YOUR TASK: Please copy each line of the records below that holds the word "решение".

- - - - - - -

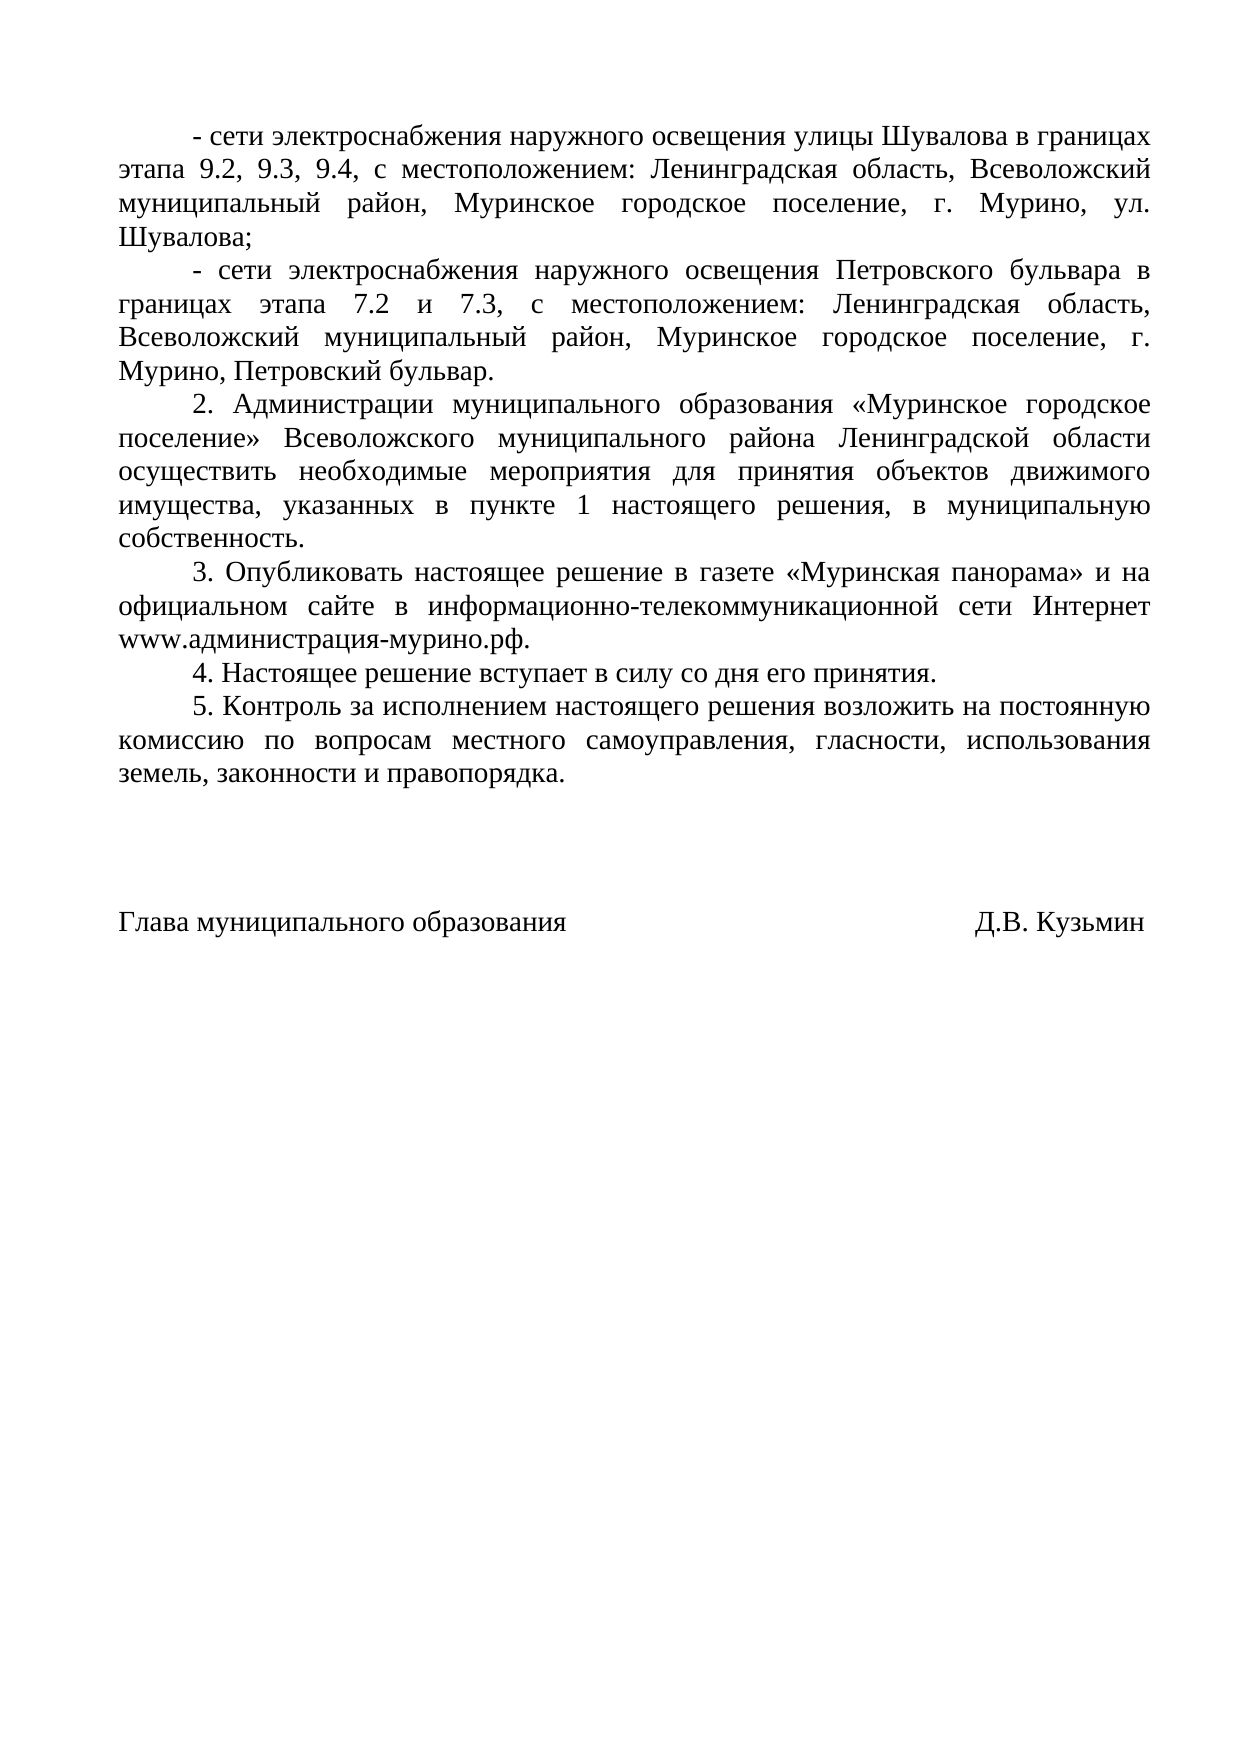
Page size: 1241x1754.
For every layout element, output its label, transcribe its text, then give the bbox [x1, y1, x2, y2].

text 4. Настоящее решение вступает в силу со дня его принятия. [118, 655, 1152, 688]
text Глава муниципального образования Д.В. Кузьмин [118, 904, 1152, 938]
text 3. Опубликовать настоящее решение в газете «Муринская панорама» и на официальном сайте в информационно-телекоммуникационной сети Интернет www.администрация-мурино.рф. [118, 554, 1152, 655]
text - сети электроснабжения наружного освещения улицы Шувалова в границах этапа 9.2, 9.3, 9.4, с местоположением: Ленинградская область, Всеволожский муниципальный район, Муринское городское поселение, г. Мурино, ул. Шувалова; [118, 118, 1152, 252]
text - сети электроснабжения наружного освещения Петровского бульвара в границах этапа 7.2 и 7.3, с местоположением: Ленинградская область, Всеволожский муниципальный район, Муринское городское поселение, г. Мурино, Петровский бульвар. [118, 252, 1152, 386]
text 2. Администрации муниципального образования «Муринское городское поселение» Всеволожского муниципального района Ленинградской области осуществить необходимые мероприятия для принятия объектов движимого имущества, указанных в пункте 1 настоящего решения, в муниципальную собственность. [118, 386, 1152, 554]
text 5. Контроль за исполнением настоящего решения возложить на постоянную комиссию по вопросам местного самоуправления, гласности, использования земель, законности и правопорядка. [118, 688, 1152, 789]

- - - - - - -

OUTPUT OF THE EXERCISE:
text 4. Настоящее решение вступает в силу со дня его принятия. [118, 655, 1152, 688]
text 3. Опубликовать настоящее решение в газете «Муринская панорама» и на официальном сайте в информационно-телекоммуникационной сети Интернет www.администрация-мурино.рф. [118, 554, 1152, 655]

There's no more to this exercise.